Die Digitalisierung unserer Kommunikationsinstrumente hat zweifelsohne Einfluss auf unser Kommunikationsverhalten, alles scheint schneller und mobiler zu werden.
Dabei lobpreisen die einen die Neuen Medien als den Heilbringer aller Kommunikationsprobleme, während wiederum andere diese als Hauptverursacher für Stress und extreme Schnelllebigkeit unserer Gesellschaft ausgemacht haben.

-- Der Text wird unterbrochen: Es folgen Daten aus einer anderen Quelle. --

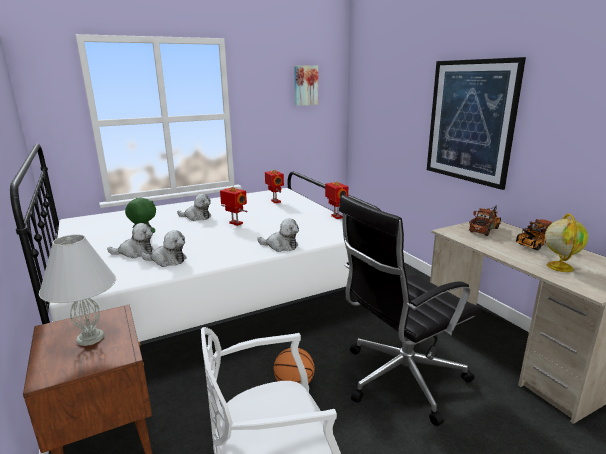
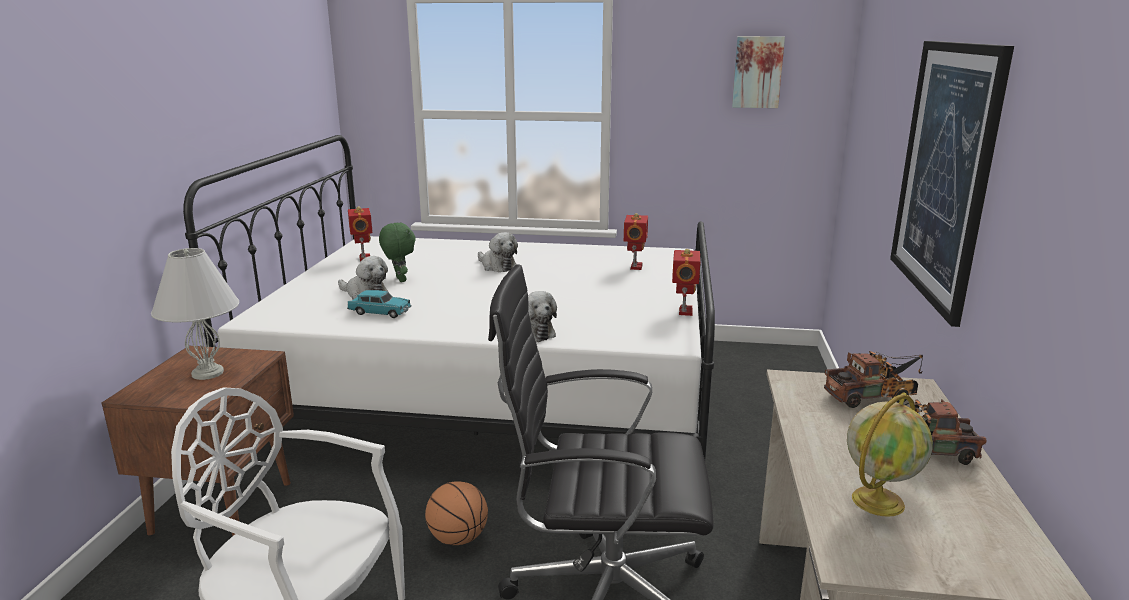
camera: 35 degrees right, 0 degrees up
plush toy [141,230,187,267] -> turquoise toy car [347,290,412,318]
toy robot [220,187,248,226] -> toy robot moved to [348,206,373,261]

Die vorliegende Arbeit soll klären wie die Neuen Medien überhaupt zu verstehen sind, was neu an den Neuen Medien ist, und inwiefern Sie Einfluss auf das Kommunikationsverhalten unserer heutigen Gesellschaft haben. Natürlich kann im Umfang dieser Arbeit lediglich ein kleiner Teil der Thematik behandelt werden; daher soll vor allem am Beispiel des interaktiven Fernsehens und des Mobiltelefons aufgezeigt werden, wie sehr wir beeinflusst werden und welche Schlussfolgerungen wir dadurch auf unser Kommunikationsverhalten ziehen können.
Inhaltsverzeichnis
1. Einleitung
2. Definition der Neuen Medien
3. Medienkonvergenz
3.1 Entstehung der Medienkonvergenz
3.2 Beispiel Interaktives Fernsehen
3.3 Beispiel Handy
4. Barrieren
4.1 Digital Natives vs. Digital Immigrants
4.2 Zwei-Klassen-Gesellschaft der Neuen Medien
5. Schlussbetrachtung
Zielsetzung & Themen
Diese Arbeit untersucht den Einfluss der Digitalisierung auf das Kommunikationsverhalten der heutigen Gesellschaft. Dabei wird analysiert, wie moderne Technologien wie das interaktive Fernsehen und Mobiltelefone neue Formen der Kommunikation prägen und welche soziokulturellen Herausforderungen, wie die Entstehung einer Zwei-Klassen-Gesellschaft oder der Generationenunterschied zwischen Digital Natives und Digital Immigrants, damit einhergehen.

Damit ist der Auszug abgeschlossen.